Spende am Jahresende: So beteiligen Sie das Finanzamt

Credit Europe Bank: Eine Spende ist ein Geldgeschenk auf freiwilliger Basis. Spender erhalten oder erwarten für ihre Großzügigkeit normalerweise keine Gegenleistung.

Freiwillige Zuwendungen für eine gemeinnützige, mildtätige oder kirchliche Organisation fördert das Finanzamt mit Steuererleichterungen. Dazu dürfen Spender ihre Geldzuweisungen in der Einkommensteuererklärung als Sonderausgabe geltend machen.

Was viele nicht wissen: Die unterstützte Organisation muss ihren Sitz in Deutschland haben, ausländische Organisationen werden nicht gefördert. Das bedeutet aber nicht, dass der Spendenempfänger ausschließlich im Inland aktiv sein muss. Viele Hilfsorganisationen arbeiten rund um die Welt und sind trotzdem förderwürdig, zum Beispiel Ärzte ohne Grenzen oder das Kinderhilfswerk der Vereinten Nationen.
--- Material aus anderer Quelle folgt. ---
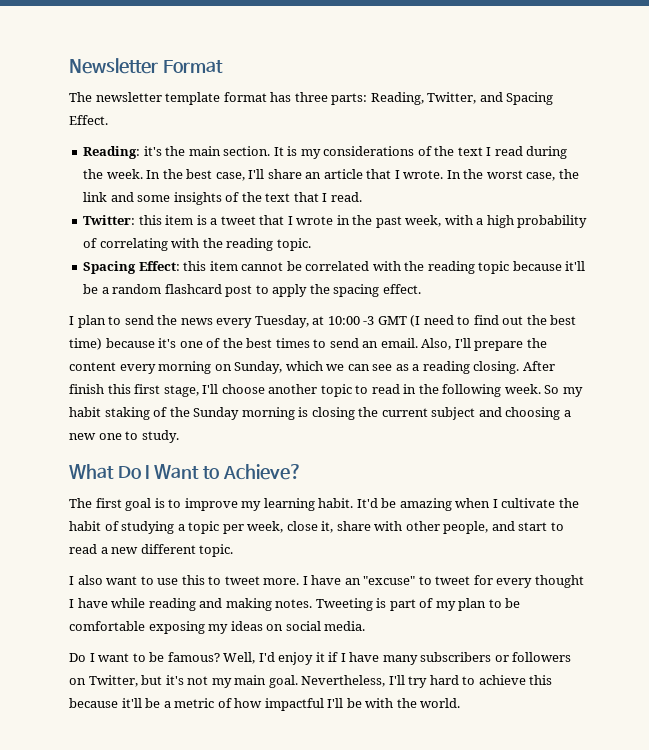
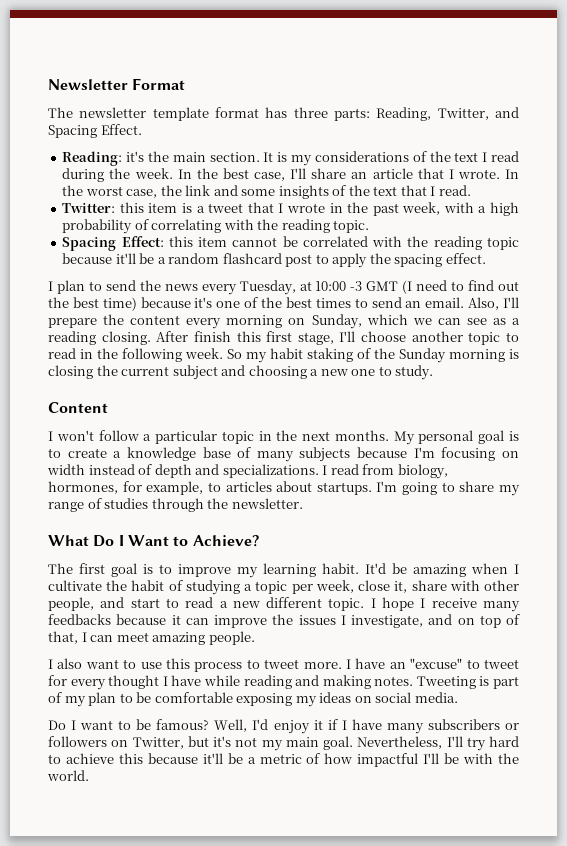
(179, 436) none -> [48,402,108,413] [48,430,519,445] [48,447,519,462] [47,464,448,479] [48,481,520,496] [48,498,303,512] // Content // I won't follow a particular topic in the next months. My personal goal is to create a knowledge base of many subjects because I'm focusing on width instead of depth and specializations. I read from biology, hormones, for example, to articles about startups. I'm going to share my range of studies through the newsletter.
(234, 550) none -> [370,597,521,612] [48,614,520,628] [48,631,255,645] I hope I receive many feedbacks because it can improve the issues I investigate, and on top of that, I can meet amazing people.
(205, 580) none -> [194,662,243,672] process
Eine Sonderstellung nehmen politische Parteien und Wählervereinigungen ein. Obwohl sie weder mildtätig noch gemeinnützig sind, erkennt das Finanzamt entsprechende Spenden steuerlich an, wenn die Organisation an der letzten Wahl teilgenommen hat.

Spende in der Einkommensteuererklärung geltend machen
Wer seine Spende steuerlich geltend machen möchte, der trägt die überwiesene Summe in der Steuererklärung im Mantelbogen in die Zeilen 45 bis 56 ein. Einen Nachweis über die Geldzuwendung brauchen Spender seit 2017 nicht mehr zu führen.

Übermittelt der Empfänger der Spende die Bescheinigung elektronisch ans Finanzamt, muss kein gesonderter Nachweis erfolgen. Aufheben sollte man die Spendenquittungen bzw. die Kaufbelege für gespendete Sachgüter aber auf jeden Fall. Denn das Finanzamt ist berechtigt, Belege nachträglich einzufordern.

 


 

Noch leichter geht’s mit dem vereinfachten Spendennachweis
Bis zu Beträgen von 200 Euro geben sich die Steuerbehörden mit dem sogenannten vereinfachten Spendennachweis zufrieden. Hierzu genügt dem Finanzamt ein einfacher Zahlungsbeleg oder die Kopie des Kontoauszugs.

Wird die 200-Euro-Grenze überschritten, dann muss der Empfänger eine Spendenbescheinigung ausstellen, die neben Art und Umfang der Spende eine Bestätigung enthält, dass die Zuwendung für einen bestimmten, steuerbegünstigten Zweck verwendet wird.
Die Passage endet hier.